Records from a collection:
++++

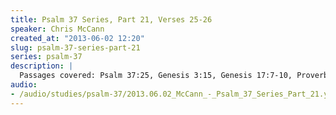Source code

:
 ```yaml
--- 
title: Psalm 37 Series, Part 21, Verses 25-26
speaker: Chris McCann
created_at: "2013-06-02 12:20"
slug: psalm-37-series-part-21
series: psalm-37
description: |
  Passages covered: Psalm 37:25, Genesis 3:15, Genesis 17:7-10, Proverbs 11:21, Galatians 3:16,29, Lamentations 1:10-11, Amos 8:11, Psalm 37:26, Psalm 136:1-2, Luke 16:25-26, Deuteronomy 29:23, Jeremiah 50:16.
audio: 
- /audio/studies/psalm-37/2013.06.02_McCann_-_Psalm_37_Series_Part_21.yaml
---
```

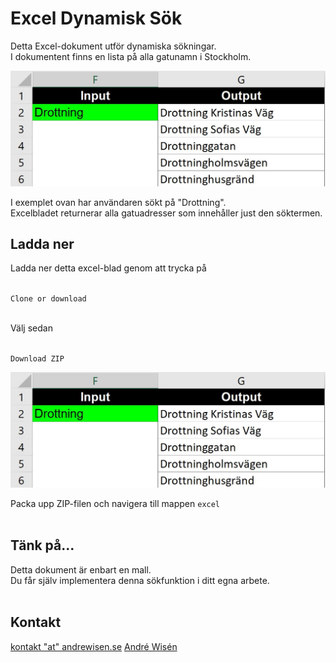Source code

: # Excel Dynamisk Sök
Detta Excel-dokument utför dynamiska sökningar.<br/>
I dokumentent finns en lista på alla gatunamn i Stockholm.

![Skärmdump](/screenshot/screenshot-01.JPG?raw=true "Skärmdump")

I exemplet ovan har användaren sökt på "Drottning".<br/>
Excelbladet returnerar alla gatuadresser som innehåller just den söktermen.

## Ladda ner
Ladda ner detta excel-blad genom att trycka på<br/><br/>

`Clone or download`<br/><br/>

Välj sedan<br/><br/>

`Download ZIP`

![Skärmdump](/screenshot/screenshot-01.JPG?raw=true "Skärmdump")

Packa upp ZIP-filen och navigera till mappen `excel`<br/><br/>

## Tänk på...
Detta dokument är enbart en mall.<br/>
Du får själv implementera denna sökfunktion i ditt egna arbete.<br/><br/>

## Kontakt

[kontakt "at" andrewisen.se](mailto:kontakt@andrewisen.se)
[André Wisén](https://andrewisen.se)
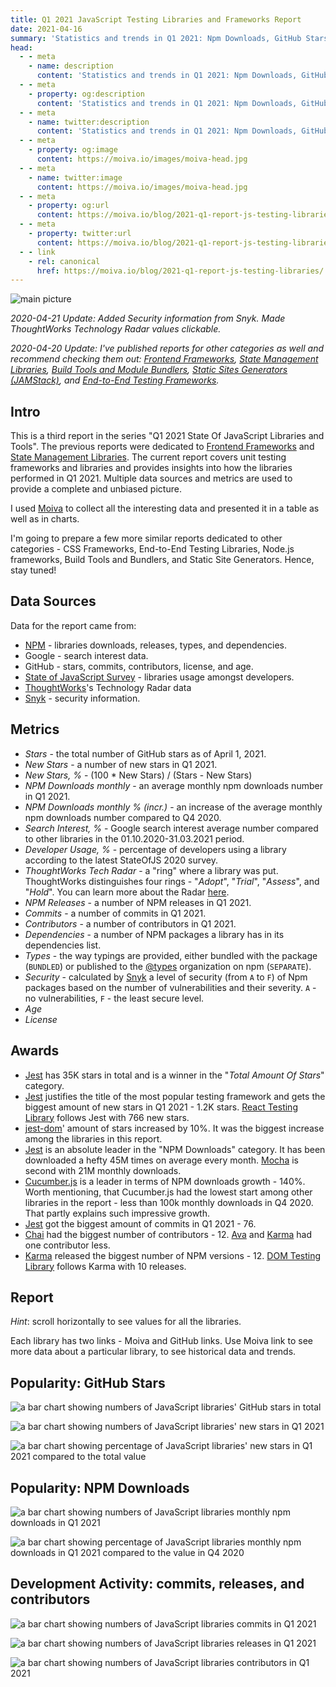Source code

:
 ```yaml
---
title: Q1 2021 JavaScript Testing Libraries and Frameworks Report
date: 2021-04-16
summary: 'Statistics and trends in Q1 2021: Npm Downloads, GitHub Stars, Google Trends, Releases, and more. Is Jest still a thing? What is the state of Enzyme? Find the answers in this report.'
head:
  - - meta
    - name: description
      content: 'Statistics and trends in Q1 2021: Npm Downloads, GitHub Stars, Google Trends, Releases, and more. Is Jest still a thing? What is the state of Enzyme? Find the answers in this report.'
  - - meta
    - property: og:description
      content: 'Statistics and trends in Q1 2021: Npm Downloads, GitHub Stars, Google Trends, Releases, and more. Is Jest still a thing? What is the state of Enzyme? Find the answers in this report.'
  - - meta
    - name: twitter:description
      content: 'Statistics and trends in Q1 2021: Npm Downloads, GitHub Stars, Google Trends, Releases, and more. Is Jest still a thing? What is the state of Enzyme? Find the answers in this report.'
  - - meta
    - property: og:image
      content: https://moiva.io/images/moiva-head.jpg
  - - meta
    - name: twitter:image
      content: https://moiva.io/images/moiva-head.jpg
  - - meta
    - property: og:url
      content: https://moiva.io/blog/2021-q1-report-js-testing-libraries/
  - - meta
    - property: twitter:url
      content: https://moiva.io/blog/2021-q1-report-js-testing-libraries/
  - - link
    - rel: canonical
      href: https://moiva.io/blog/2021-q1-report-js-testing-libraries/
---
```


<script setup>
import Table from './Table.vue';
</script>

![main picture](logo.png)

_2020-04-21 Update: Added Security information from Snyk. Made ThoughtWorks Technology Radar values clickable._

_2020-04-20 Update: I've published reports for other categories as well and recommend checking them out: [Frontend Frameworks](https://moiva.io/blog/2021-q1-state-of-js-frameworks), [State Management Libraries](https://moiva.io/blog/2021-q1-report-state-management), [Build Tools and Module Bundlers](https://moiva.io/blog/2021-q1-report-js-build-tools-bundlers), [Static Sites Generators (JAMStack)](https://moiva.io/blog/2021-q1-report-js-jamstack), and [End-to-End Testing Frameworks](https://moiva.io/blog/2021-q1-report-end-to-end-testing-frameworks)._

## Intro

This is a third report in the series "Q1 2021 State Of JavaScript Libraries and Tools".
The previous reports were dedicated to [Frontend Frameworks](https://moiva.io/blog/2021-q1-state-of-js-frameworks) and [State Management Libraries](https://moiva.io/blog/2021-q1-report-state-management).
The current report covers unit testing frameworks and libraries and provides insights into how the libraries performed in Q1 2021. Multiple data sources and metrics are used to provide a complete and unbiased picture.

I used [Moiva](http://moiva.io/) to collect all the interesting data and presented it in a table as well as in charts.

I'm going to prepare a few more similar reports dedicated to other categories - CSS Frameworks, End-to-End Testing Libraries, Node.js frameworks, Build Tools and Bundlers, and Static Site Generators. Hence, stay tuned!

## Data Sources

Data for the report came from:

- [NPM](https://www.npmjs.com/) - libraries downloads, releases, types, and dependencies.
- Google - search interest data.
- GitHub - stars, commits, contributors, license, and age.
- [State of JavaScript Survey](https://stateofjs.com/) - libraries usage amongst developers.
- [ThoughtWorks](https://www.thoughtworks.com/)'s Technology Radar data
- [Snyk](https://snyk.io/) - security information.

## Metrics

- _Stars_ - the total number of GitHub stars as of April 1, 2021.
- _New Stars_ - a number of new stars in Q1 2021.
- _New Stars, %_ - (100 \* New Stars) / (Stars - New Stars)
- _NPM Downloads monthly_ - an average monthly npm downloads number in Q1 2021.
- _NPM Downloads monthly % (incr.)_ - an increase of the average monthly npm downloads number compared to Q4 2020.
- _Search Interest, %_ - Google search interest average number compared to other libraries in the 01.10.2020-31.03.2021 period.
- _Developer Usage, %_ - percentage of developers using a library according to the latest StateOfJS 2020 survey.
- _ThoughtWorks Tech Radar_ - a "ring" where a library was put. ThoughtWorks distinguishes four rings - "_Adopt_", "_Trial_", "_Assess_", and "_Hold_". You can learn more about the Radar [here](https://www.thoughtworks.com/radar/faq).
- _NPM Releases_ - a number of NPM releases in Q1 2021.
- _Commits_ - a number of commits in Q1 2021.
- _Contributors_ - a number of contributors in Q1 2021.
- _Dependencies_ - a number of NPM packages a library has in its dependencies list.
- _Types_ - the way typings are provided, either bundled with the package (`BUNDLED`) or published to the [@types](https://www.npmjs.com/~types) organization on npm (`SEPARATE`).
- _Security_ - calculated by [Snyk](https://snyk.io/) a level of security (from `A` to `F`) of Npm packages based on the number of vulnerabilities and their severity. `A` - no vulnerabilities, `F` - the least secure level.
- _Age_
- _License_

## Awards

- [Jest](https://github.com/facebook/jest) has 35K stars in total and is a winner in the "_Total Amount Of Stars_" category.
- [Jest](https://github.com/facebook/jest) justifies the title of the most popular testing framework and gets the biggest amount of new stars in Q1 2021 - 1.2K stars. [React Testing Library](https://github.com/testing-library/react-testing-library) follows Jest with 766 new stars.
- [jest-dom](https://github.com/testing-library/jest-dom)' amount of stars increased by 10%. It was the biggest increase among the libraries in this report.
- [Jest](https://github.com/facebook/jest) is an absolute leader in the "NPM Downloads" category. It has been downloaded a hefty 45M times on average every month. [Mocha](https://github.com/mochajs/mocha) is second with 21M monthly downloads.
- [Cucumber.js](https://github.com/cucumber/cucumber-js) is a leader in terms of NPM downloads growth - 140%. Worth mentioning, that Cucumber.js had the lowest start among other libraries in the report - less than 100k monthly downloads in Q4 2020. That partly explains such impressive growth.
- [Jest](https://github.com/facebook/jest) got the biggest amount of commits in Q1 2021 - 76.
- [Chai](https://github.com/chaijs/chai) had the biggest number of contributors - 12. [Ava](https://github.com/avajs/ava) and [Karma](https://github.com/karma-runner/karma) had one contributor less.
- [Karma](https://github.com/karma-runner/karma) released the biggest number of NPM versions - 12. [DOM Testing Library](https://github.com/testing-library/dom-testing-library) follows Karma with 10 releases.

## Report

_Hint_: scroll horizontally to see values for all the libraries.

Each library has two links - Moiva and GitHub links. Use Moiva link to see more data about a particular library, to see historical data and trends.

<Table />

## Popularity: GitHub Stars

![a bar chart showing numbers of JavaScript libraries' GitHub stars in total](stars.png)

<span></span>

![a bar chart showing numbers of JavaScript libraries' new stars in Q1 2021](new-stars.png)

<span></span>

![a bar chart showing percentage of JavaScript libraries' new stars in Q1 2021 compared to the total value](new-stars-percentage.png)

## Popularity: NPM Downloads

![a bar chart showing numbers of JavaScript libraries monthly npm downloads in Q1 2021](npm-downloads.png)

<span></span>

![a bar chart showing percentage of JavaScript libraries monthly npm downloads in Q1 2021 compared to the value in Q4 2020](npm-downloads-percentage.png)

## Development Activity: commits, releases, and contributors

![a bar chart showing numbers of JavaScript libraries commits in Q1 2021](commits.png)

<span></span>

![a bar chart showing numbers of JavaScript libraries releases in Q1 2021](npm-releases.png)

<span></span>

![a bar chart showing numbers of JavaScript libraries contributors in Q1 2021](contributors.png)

++++

WORK TO BE COMPLETED: Looking through the records, copy out every line in which the word "numbers" is found.

RESULT:
![a bar chart showing numbers of JavaScript libraries' GitHub stars in total](stars.png)
![a bar chart showing numbers of JavaScript libraries' new stars in Q1 2021](new-stars.png)
![a bar chart showing numbers of JavaScript libraries monthly npm downloads in Q1 2021](npm-downloads.png)
![a bar chart showing numbers of JavaScript libraries commits in Q1 2021](commits.png)
![a bar chart showing numbers of JavaScript libraries releases in Q1 2021](npm-releases.png)
![a bar chart showing numbers of JavaScript libraries contributors in Q1 2021](contributors.png)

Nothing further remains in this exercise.